• _Data extracts_
=== Begin Enclosure ===

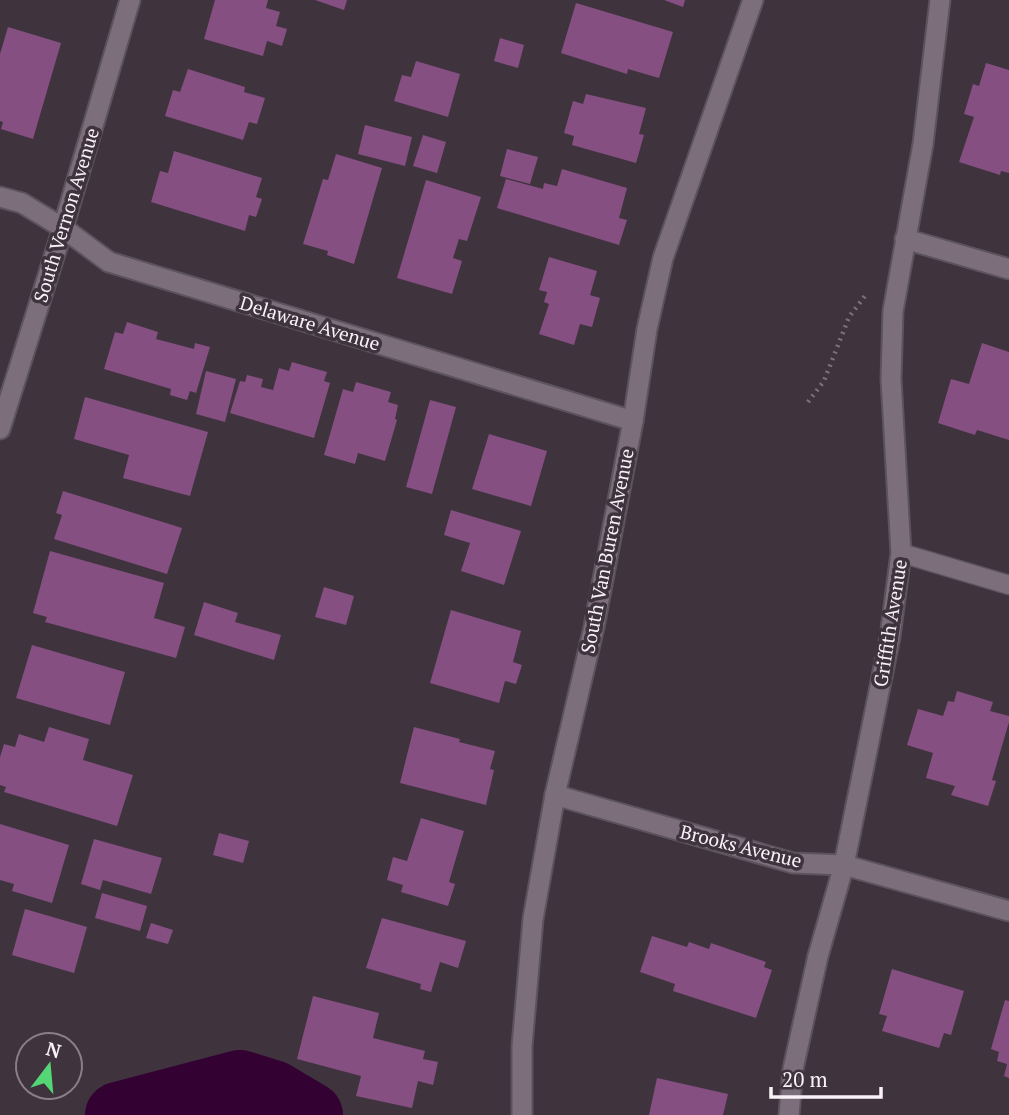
<svg xmlns="http://www.w3.org/2000/svg" width="1009" height="1115" viewBox="0 0 1009 1115" font-family="'PT Serif',serif">
	<rect width="100%" height="100%" fill="#3f333e"/>
	<g fill="none" stroke-linecap="round" stroke-linejoin="round">
		<path stroke="#330233" stroke-width="66" d="M118,1115L240,1083L273,1093L310,1115"/>
	</g>
	<g fill="#854f82">
		<path d="M215,0H268L266,8L280,12L276,26L287,29L282,46L267,41L263,56L204,39Z"/>
		<path d="M315,0H347L344,10Z"/>
		<path d="M664,0H685L683,7Z"/>
		<path d="M576,3L673,32L659,78L628,69L627,74L561,53Z"/>
		<path d="M8,27L61,43L33,139L1,129L3,122L0,121V54Z"/>
		<path d="M500,38L524,45L518,68L494,61Z"/>
		<path d="M416,61L460,74L448,117L394,101L402,75L411,77Z"/>
		<path d="M986,63L1009,70V173L1001,171L1000,175L959,162L974,117L964,114L973,84L979,86Z"/>
		<path d="M188,69L245,87L244,92L265,98L257,124L249,122L243,140L165,116L173,90L180,92Z"/>
		<path d="M586,94L646,108L639,134L644,135L636,163L572,145L574,136L564,133L573,101L583,104Z"/>
		<path d="M365,125L412,137L405,166L358,154Z"/>
		<path d="M423,135L446,142L437,173L413,166Z"/>
		<path d="M507,149L538,157L530,184L500,176Z"/>
		<path d="M174,151L262,178L256,197L262,199L256,217L249,215L245,231L151,202L160,171L168,173Z"/>
		<path d="M336,154L382,168L354,264L327,255L328,251L303,244L323,179L328,180Z"/>
		<path d="M562,169L627,188L619,218L627,220L619,245L497,208L506,179L543,189L544,183L557,186Z"/>
		<path d="M426,180L481,197L467,241L459,239L453,258L462,261L452,294L397,278Z"/>
		<path d="M549,257L597,271L590,295L600,298L592,327L580,324L574,345L539,334L549,304L544,302L547,292L539,290Z"/>
		<path d="M127,322L158,332L156,339L194,349L195,343L210,347L196,393L190,391L187,400L170,395L171,389L104,369L115,332L123,334Z"/>
		<path d="M982,343L1009,352V440L977,430L975,435L938,423L951,379L969,384Z"/>
		<path d="M292,362L327,372L324,381L330,383L314,438L230,413L240,381L245,382L247,375L263,379L261,387L273,390L279,368L289,371Z"/>
		<path d="M206,371L236,379L225,422L196,414Z"/>
		<path d="M356,382L391,392L388,402L398,405L395,419L397,420L385,461L358,453L355,464L324,455L343,389L353,392Z"/>
		<path d="M85,397L208,432L190,496L123,478L129,455L74,439Z"/>
		<path d="M430,400L456,407L432,494L406,487Z"/>
		<path d="M489,434L547,451L531,506L472,489Z"/>
		<path d="M63,491L182,528L167,574L54,539L62,515L56,513Z"/>
		<path d="M451,510L521,531L504,585L461,571L470,543L444,535Z"/>
		<path d="M50,551L164,583L154,618L185,627L176,658L45,622L47,617L33,613Z"/>
		<path d="M324,587L354,596L346,625L315,617Z"/>
		<path d="M204,602L238,613L235,622L281,635L274,660L194,635Z"/>
		<path d="M451,610L521,631L513,662L522,665L516,684L505,681L499,703L430,683Z"/>
		<path d="M32,645L125,672L110,725L16,698Z"/>
		<path d="M957,691L993,702L990,711L1009,716V722L992,780L996,781L988,806L951,795L955,786L926,778L933,753L907,745L918,709L943,716L948,701L954,702Z"/>
		<path d="M49,727L89,739L83,760L133,775L117,826L4,792L6,787L0,785V757L4,744L15,747L19,734L44,742Z"/>
		<path d="M414,727L460,739L459,742L495,751L490,769L494,770L486,805L400,783Z"/>
		<path d="M421,818L464,831L449,882L455,884L448,906L401,892L403,885L387,880L393,857L407,861Z"/>
		<path d="M0,824L69,845L52,903L12,891L14,884L0,880Z"/>
		<path d="M219,833L249,841L243,863L213,855Z"/>
		<path d="M94,839L162,858L151,894L103,880L100,890L81,884Z"/>
		<path d="M102,893L147,906L140,931L95,918Z"/>
		<path d="M25,909L87,927L74,973L12,955Z"/>
		<path d="M382,918L466,941L458,968L440,962L431,992L420,989L421,984L366,968Z"/>
		<path d="M151,923L173,930L168,944L146,938Z"/>
		<path d="M652,936L687,947L689,942L709,949L711,943L766,962L764,967L772,970L756,1018L673,991L675,984L640,972Z"/>
		<path d="M892,969L964,991L951,1035L944,1033L939,1048L882,1031L887,1016L879,1014Z"/>
		<path d="M313,996L379,1013L373,1038L425,1051L423,1059L438,1062L433,1085L418,1081L412,1108L356,1096L361,1076L297,1059Z"/>
		<path d="M1005,1000L1009,1001V1078L1004,1076L1007,1064L997,1061L999,1052L991,1049Z"/>
		<path d="M657,1078L728,1094L723,1115H649Z"/>
	</g>
	<g fill="none" stroke-linecap="round" stroke-linejoin="round">
		<g stroke="#5c535c" stroke-width="21">
			<path id="service" d="M901,553L1009,585"/>
		</g>
		<g stroke="#5c535c" stroke-width="23">
			<g id="minor">
				<path d="M0,197L22,203L63,228L109,262L633,421"/>
				<path d="M905,239L1009,269"/>
				<path d="M0,429L63,228L130,0"/>
				<path d="M555,795L793,863L844,865L1009,911"/>
				<path d="M522,1115V1046L533,919L555,795L594,627L633,421L647,329L663,258L753,0"/>
				<path d="M789,1115L793,1069L818,956L844,865L890,637L901,553L891,379L893,311L923,144L940,0"/>
			</g>
		</g>
		<path stroke="#7d727c" stroke-width="4.5" stroke-dasharray="2 5" stroke-linecap="butt" d="M808,402L824,381L849,317L865,296"/>
		<use href="#service" stroke="#7c6f7b" stroke-width="18"/>
		<use href="#minor" stroke="#7c6f7b" stroke-width="19"/>
	</g>
	<g text-anchor="middle" stroke-width="7" stroke-linejoin="round" paint-order="stroke">
		<g font-size="19" fill="#f9f1f8" stroke="#3f333e">
			<text transform="translate(66 215) rotate(-73)" y="7">South Vernon Avenue</text>
			<text transform="translate(310 323) rotate(17)" y="7">Delaware Avenue</text>
			<text transform="translate(607 551) rotate(-79)" y="7">South Van Buren Avenue</text>
			<text transform="translate(890 623) rotate(-81)" y="7">Griffith Avenue</text>
			<text transform="translate(741 846) rotate(14)" y="7">Brooks Avenue</text>
		</g>
	</g>
	<g transform="translate(49 1066) rotate(16)"><circle r="33" fill="#3f333e" stroke="#897f88" stroke-width="2"/>
	<path d="M0-5L12 26L0 18L-12 26Z" fill="#53d673"/>
	<text y="-10" font-size="19" font-weight="bold" text-anchor="middle" fill="#f9f1f8">N</text>
	</g>
	<path d="M771 1087v10h110v-10" fill="none" stroke="#f9f1f8" stroke-width="3.5"/>
	<text x="782" y="1087" font-size="21" fill="#f9f1f8" stroke="#3f333e" stroke-width="5" paint-order="stroke">20 m</text>
</svg>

=== End Enclosure ===

• _What is required_
The answer should contain all the material above, copied exactly, and no images.

• _Result below_
<svg xmlns="http://www.w3.org/2000/svg" width="1009" height="1115" viewBox="0 0 1009 1115" font-family="'PT Serif',serif">
	<rect width="100%" height="100%" fill="#3f333e"/>
	<g fill="none" stroke-linecap="round" stroke-linejoin="round">
		<path stroke="#330233" stroke-width="66" d="M118,1115L240,1083L273,1093L310,1115"/>
	</g>
	<g fill="#854f82">
		<path d="M215,0H268L266,8L280,12L276,26L287,29L282,46L267,41L263,56L204,39Z"/>
		<path d="M315,0H347L344,10Z"/>
		<path d="M664,0H685L683,7Z"/>
		<path d="M576,3L673,32L659,78L628,69L627,74L561,53Z"/>
		<path d="M8,27L61,43L33,139L1,129L3,122L0,121V54Z"/>
		<path d="M500,38L524,45L518,68L494,61Z"/>
		<path d="M416,61L460,74L448,117L394,101L402,75L411,77Z"/>
		<path d="M986,63L1009,70V173L1001,171L1000,175L959,162L974,117L964,114L973,84L979,86Z"/>
		<path d="M188,69L245,87L244,92L265,98L257,124L249,122L243,140L165,116L173,90L180,92Z"/>
		<path d="M586,94L646,108L639,134L644,135L636,163L572,145L574,136L564,133L573,101L583,104Z"/>
		<path d="M365,125L412,137L405,166L358,154Z"/>
		<path d="M423,135L446,142L437,173L413,166Z"/>
		<path d="M507,149L538,157L530,184L500,176Z"/>
		<path d="M174,151L262,178L256,197L262,199L256,217L249,215L245,231L151,202L160,171L168,173Z"/>
		<path d="M336,154L382,168L354,264L327,255L328,251L303,244L323,179L328,180Z"/>
		<path d="M562,169L627,188L619,218L627,220L619,245L497,208L506,179L543,189L544,183L557,186Z"/>
		<path d="M426,180L481,197L467,241L459,239L453,258L462,261L452,294L397,278Z"/>
		<path d="M549,257L597,271L590,295L600,298L592,327L580,324L574,345L539,334L549,304L544,302L547,292L539,290Z"/>
		<path d="M127,322L158,332L156,339L194,349L195,343L210,347L196,393L190,391L187,400L170,395L171,389L104,369L115,332L123,334Z"/>
		<path d="M982,343L1009,352V440L977,430L975,435L938,423L951,379L969,384Z"/>
		<path d="M292,362L327,372L324,381L330,383L314,438L230,413L240,381L245,382L247,375L263,379L261,387L273,390L279,368L289,371Z"/>
		<path d="M206,371L236,379L225,422L196,414Z"/>
		<path d="M356,382L391,392L388,402L398,405L395,419L397,420L385,461L358,453L355,464L324,455L343,389L353,392Z"/>
		<path d="M85,397L208,432L190,496L123,478L129,455L74,439Z"/>
		<path d="M430,400L456,407L432,494L406,487Z"/>
		<path d="M489,434L547,451L531,506L472,489Z"/>
		<path d="M63,491L182,528L167,574L54,539L62,515L56,513Z"/>
		<path d="M451,510L521,531L504,585L461,571L470,543L444,535Z"/>
		<path d="M50,551L164,583L154,618L185,627L176,658L45,622L47,617L33,613Z"/>
		<path d="M324,587L354,596L346,625L315,617Z"/>
		<path d="M204,602L238,613L235,622L281,635L274,660L194,635Z"/>
		<path d="M451,610L521,631L513,662L522,665L516,684L505,681L499,703L430,683Z"/>
		<path d="M32,645L125,672L110,725L16,698Z"/>
		<path d="M957,691L993,702L990,711L1009,716V722L992,780L996,781L988,806L951,795L955,786L926,778L933,753L907,745L918,709L943,716L948,701L954,702Z"/>
		<path d="M49,727L89,739L83,760L133,775L117,826L4,792L6,787L0,785V757L4,744L15,747L19,734L44,742Z"/>
		<path d="M414,727L460,739L459,742L495,751L490,769L494,770L486,805L400,783Z"/>
		<path d="M421,818L464,831L449,882L455,884L448,906L401,892L403,885L387,880L393,857L407,861Z"/>
		<path d="M0,824L69,845L52,903L12,891L14,884L0,880Z"/>
		<path d="M219,833L249,841L243,863L213,855Z"/>
		<path d="M94,839L162,858L151,894L103,880L100,890L81,884Z"/>
		<path d="M102,893L147,906L140,931L95,918Z"/>
		<path d="M25,909L87,927L74,973L12,955Z"/>
		<path d="M382,918L466,941L458,968L440,962L431,992L420,989L421,984L366,968Z"/>
		<path d="M151,923L173,930L168,944L146,938Z"/>
		<path d="M652,936L687,947L689,942L709,949L711,943L766,962L764,967L772,970L756,1018L673,991L675,984L640,972Z"/>
		<path d="M892,969L964,991L951,1035L944,1033L939,1048L882,1031L887,1016L879,1014Z"/>
		<path d="M313,996L379,1013L373,1038L425,1051L423,1059L438,1062L433,1085L418,1081L412,1108L356,1096L361,1076L297,1059Z"/>
		<path d="M1005,1000L1009,1001V1078L1004,1076L1007,1064L997,1061L999,1052L991,1049Z"/>
		<path d="M657,1078L728,1094L723,1115H649Z"/>
	</g>
	<g fill="none" stroke-linecap="round" stroke-linejoin="round">
		<g stroke="#5c535c" stroke-width="21">
			<path id="service" d="M901,553L1009,585"/>
		</g>
		<g stroke="#5c535c" stroke-width="23">
			<g id="minor">
				<path d="M0,197L22,203L63,228L109,262L633,421"/>
				<path d="M905,239L1009,269"/>
				<path d="M0,429L63,228L130,0"/>
				<path d="M555,795L793,863L844,865L1009,911"/>
				<path d="M522,1115V1046L533,919L555,795L594,627L633,421L647,329L663,258L753,0"/>
				<path d="M789,1115L793,1069L818,956L844,865L890,637L901,553L891,379L893,311L923,144L940,0"/>
			</g>
		</g>
		<path stroke="#7d727c" stroke-width="4.5" stroke-dasharray="2 5" stroke-linecap="butt" d="M808,402L824,381L849,317L865,296"/>
		<use href="#service" stroke="#7c6f7b" stroke-width="18"/>
		<use href="#minor" stroke="#7c6f7b" stroke-width="19"/>
	</g>
	<g text-anchor="middle" stroke-width="7" stroke-linejoin="round" paint-order="stroke">
		<g font-size="19" fill="#f9f1f8" stroke="#3f333e">
			<text transform="translate(66 215) rotate(-73)" y="7">South Vernon Avenue</text>
			<text transform="translate(310 323) rotate(17)" y="7">Delaware Avenue</text>
			<text transform="translate(607 551) rotate(-79)" y="7">South Van Buren Avenue</text>
			<text transform="translate(890 623) rotate(-81)" y="7">Griffith Avenue</text>
			<text transform="translate(741 846) rotate(14)" y="7">Brooks Avenue</text>
		</g>
	</g>
	<g transform="translate(49 1066) rotate(16)"><circle r="33" fill="#3f333e" stroke="#897f88" stroke-width="2"/>
	<path d="M0-5L12 26L0 18L-12 26Z" fill="#53d673"/>
	<text y="-10" font-size="19" font-weight="bold" text-anchor="middle" fill="#f9f1f8">N</text>
	</g>
	<path d="M771 1087v10h110v-10" fill="none" stroke="#f9f1f8" stroke-width="3.5"/>
	<text x="782" y="1087" font-size="21" fill="#f9f1f8" stroke="#3f333e" stroke-width="5" paint-order="stroke">20 m</text>
</svg>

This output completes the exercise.